Le tarif suit un modèle SaaS + marge publicitaire. En clair, l’artiste paie un abonnement mensuel (à partir de 79 €) et un pourcentage (4 à 8 %) des budgets ads gérés. Des modules premium — pilotage TikTok Spark, synchronisation CRM Mailchimp — gonflent l’ARPU à 220 €/mois pour les labels mid‑size.
Panorama concurrentiel et différenciation
Linkfire, Bandsintown, Feature.fm ou Chartmetric : chacun dispose d’un angle (smart links, CRM fan ou benchmark social). Base for Music se distingue sur deux axes :
« Pas un tableau de bord, mais un GPS marketing » — formule de Maxence Bazin lors du Demo Day Techstars 2023.
Concrètement, la plate‑forme injecte le coût publicitaire comme variable « poids » dans l’algorithme. Les concurrents restent focalisés sur le click‑tracking. Résultat : Base for Music peut prédire le moment où un morceau entre dans une playlist algorithmique, là où les autres se contentent de le constater.
Comparatif express
Linkfire : Liens intelligents + retargeting
Feature.fm : Smart links + pré‑sauvegardes
Chartmetric : Data agrégée + score influence
Base for Music : Attribution publicitaire + corrélation algorithmique
Cadre juridique : transformer la data sans franchir la ligne rouge
La collecte d’événements utilisateurs s’inscrit dans la stricte application du RGPD (consentement explicite et stockage dans l’UE). À partir de mars 2025, le Digital Markets Act impose une interopérabilité accrue : Spotify et Apple seront tenus d’ouvrir davantage de points d’accès aux données, mais aussi de garantir la portabilité pour les artistes.
Entré en application le 7 mars 2025, le DMA vise à limiter l’abus de position dominante des « gatekeepers ». Pour les music‑tech, cela signifie : plus d’API publiques, obligation de partage de certaines métriques et contrôle renforcé sur les clauses anti‑compilation de données.

TRAVAIL DEMANDÉ:
Relevez intégralement et sans aucune modification le texte ci-dessus consacré à Base for Music.

EXTRAITS DE DONNÉES:
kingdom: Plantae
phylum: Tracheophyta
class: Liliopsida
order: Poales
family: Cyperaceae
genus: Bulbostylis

RÉPONSE PROPOSÉE:
Le tarif suit un modèle SaaS + marge publicitaire. En clair, l’artiste paie un abonnement mensuel (à partir de 79 €) et un pourcentage (4 à 8 %) des budgets ads gérés. Des modules premium — pilotage TikTok Spark, synchronisation CRM Mailchimp — gonflent l’ARPU à 220 €/mois pour les labels mid‑size.
Panorama concurrentiel et différenciation
Linkfire, Bandsintown, Feature.fm ou Chartmetric : chacun dispose d’un angle (smart links, CRM fan ou benchmark social). Base for Music se distingue sur deux axes :
« Pas un tableau de bord, mais un GPS marketing » — formule de Maxence Bazin lors du Demo Day Techstars 2023.
Concrètement, la plate‑forme injecte le coût publicitaire comme variable « poids » dans l’algorithme. Les concurrents restent focalisés sur le click‑tracking. Résultat : Base for Music peut prédire le moment où un morceau entre dans une playlist algorithmique, là où les autres se contentent de le constater.
Comparatif express
Linkfire : Liens intelligents + retargeting
Feature.fm : Smart links + pré‑sauvegardes
Chartmetric : Data agrégée + score influence
Base for Music : Attribution publicitaire + corrélation algorithmique
Cadre juridique : transformer la data sans franchir la ligne rouge
La collecte d’événements utilisateurs s’inscrit dans la stricte application du RGPD (consentement explicite et stockage dans l’UE). À partir de mars 2025, le Digital Markets Act impose une interopérabilité accrue : Spotify et Apple seront tenus d’ouvrir davantage de points d’accès aux données, mais aussi de garantir la portabilité pour les artistes.
Entré en application le 7 mars 2025, le DMA vise à limiter l’abus de position dominante des « gatekeepers ». Pour les music‑tech, cela signifie : plus d’API publiques, obligation de partage de certaines métriques et contrôle renforcé sur les clauses anti‑compilation de données.